Quarante minutes plus tard, le mauvais temps se dissipa. Me délestant de quelques kilos de neige, je repris ma trotte. La clarté du jour entra dans le fjord que j’avais face à moi. Il était magnifique et je me délectais de ses moindres recoins. Avant la fin de son avancée, je trouvais un terrain solide sur lequel j’amarrais ma tente. Combien de fois avais-je déjà enterré mes sardines ? J’usais de mes souliers comme d’un marteau car la terre était dure et humide.
Lac gelé
J’y passais une nuit des plus lyriques. Au milieu de rien, j’avais pour moi, une vue imprenable sur les monts et le ciel. Ce dernier n’avait pas été avare d’étoiles en début de soirée, puis d’aurores boréales en fin de nuit. Je repris la marche vers dix heures après avoir bu une tasse de café chaud. Encore une fois, j’ignorais si je pouvais trouver un sentier pour traverser la vallée suivante. Je m’égarais plusieurs fois, pénétrant dans des voies à peine visibles, puis rebroussant chemin. J’essayais de trouver une possible entrée dans la jungle qui ressemblait à un rempart imprenable. Mes tentatives furent infructueuses et je desespérai d’avoir face à moi une sente claire qui me conduirait un peu plus au sud. Je me résolus à traverser la forêt, sûr d’y croiser derrière comme une lande. Mais la muraille était si épaisse et si menaçante que je ne fis que la longer. Bien m’en eut pris ! J’arrivai à une petite allée étroite qui paraissait aller vers le sud.

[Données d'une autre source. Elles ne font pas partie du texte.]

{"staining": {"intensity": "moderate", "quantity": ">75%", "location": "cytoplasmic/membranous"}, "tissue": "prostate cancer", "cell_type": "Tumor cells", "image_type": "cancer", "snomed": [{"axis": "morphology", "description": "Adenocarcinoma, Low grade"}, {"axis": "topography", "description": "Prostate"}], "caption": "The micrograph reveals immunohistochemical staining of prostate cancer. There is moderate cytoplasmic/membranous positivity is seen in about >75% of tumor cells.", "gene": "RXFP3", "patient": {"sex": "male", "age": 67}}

Et je la suivis, m’élévant peu à peu jusqu’au col d’où je pus discerner la totalité de la vallée prolongée par une étendue d’eau turquoise encastrée entre deux montagnes, puis donnant sur la mer. Tel paysage ne m’était guère familier et c’était un régal sans appel qui me retardait d’une bonne demi-heure.
Ferme
La suite fut moins laborieuse. J’embarquai sur un ferry puis passai un autre col qui me permit d’entrer dans une splendide vallée que je longeai. Mais elle grimpait haut et bientôt les neiges entravaient mes pas. Cet excès de poudreuse me fit douter de la validité de mon projet : comment aurais-je l’audace de poser ma tente sur de la neige ? Je pourrais bien sûr déblayer le sol mais il semblait qu’une couche de glace était restée collée depuis l’hiver dernier. Je dus ma nuit tranquille à l’accueil d’une femme qui m’autorisa à dresser ma tente sur ton terrain, près de son habitation, là où la neige avait déjà fondu. Le sol, je m’en rappelle, était sec et parsemé de tunnels de rongeurs creusés pendant l’hiver.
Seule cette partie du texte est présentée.